Furthermore, there is strong pressure from vested interest to ensure that those schemes are “easily accessible to all farmers” – meaning paying for current practices or only marginal improvements. The Parliament even adopted amendments proposing to use eco-schemes to pay farmers for absurd things such as using a mobile application that helps them manage their nutrients, maintaining some zones where they don’t spray pesticides, or complying with national laws. An MEP likened the situation to a “polluter gets paid principle”.
Much of the details depend on choices that will be made this year by national agriculture ministries when designing the so-called CAP Strategic Plans. Eco-schemes could still be a force for good. Subsidies could be used to help livestock farmers transition to nature- and climate-friendly models. Carbon sinks could be protected through national regulations. However, history tells us that when given flexibility in the CAP, EU countries systematically chose the least ambitious path.

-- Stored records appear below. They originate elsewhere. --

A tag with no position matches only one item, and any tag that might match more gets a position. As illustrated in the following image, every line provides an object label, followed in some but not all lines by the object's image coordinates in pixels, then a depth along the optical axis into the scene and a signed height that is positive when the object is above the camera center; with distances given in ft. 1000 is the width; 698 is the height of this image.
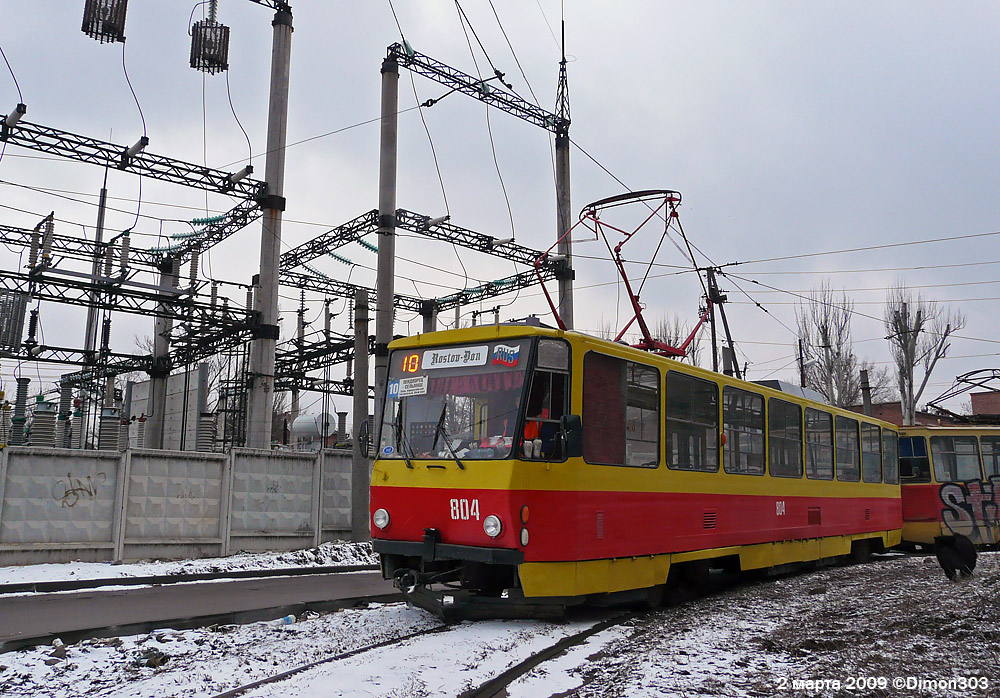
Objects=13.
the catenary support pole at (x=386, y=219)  55.26 +17.09
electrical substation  52.42 +15.04
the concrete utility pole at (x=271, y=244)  77.92 +20.85
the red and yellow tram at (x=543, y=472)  27.37 -0.14
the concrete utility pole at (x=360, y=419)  54.03 +3.09
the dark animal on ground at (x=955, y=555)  38.42 -3.82
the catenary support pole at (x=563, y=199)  76.95 +25.23
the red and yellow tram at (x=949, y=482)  62.95 -0.76
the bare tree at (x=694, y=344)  142.41 +21.90
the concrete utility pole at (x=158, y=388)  105.33 +9.55
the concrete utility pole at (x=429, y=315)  111.57 +20.27
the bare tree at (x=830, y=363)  144.15 +18.94
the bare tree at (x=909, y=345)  134.10 +20.47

But this could still change. Young climate activists recently got involved in the CAP campaign, and the massive public pressure calling on the Commission to #WithdrawTheCAP has had noticeable impacts. A continued mobilisation of civil society throughout 2021 will be crucial to help the Commission, progressive member states and MEPs salvage what can be salvaged in the upcoming negotiations and to ensure that national governments design ambitious CAP Strategic Plans. It will be an uphill battle, but one worth fighting.
Opportunities lying ahead?
Beyond the CAP, other policy initiatives are shaping up which have the potential to speed up climate action in agriculture. For example, DG CLIMA’s Carbon Farming Initiative, which aims at developing a certification scheme for carbon sequestration in agriculture. The project bears potential to unlock private funding streams for the direly needed adoption of sustainable land management practices, with climate and wider environmental benefits. However, it also carries risks which must be carefully addressed by the Commission. For example, this must not lead to carbon credits being used to compensate for emissions reductions in other sectors.
Another crucial development is the new climate regulatory framework, which could change the way agricultural emissions are addressed. This, again, presents both risks and opportunities. A weak framework could renew the agriculture sector’s free pass. But an effective framework, which should include legally binding EU and national emissions reduction targets for agriculture, could force member states to take action both in and outside of the CAP.
The EEB will engage closely with these processes in the new year. We hope you will too.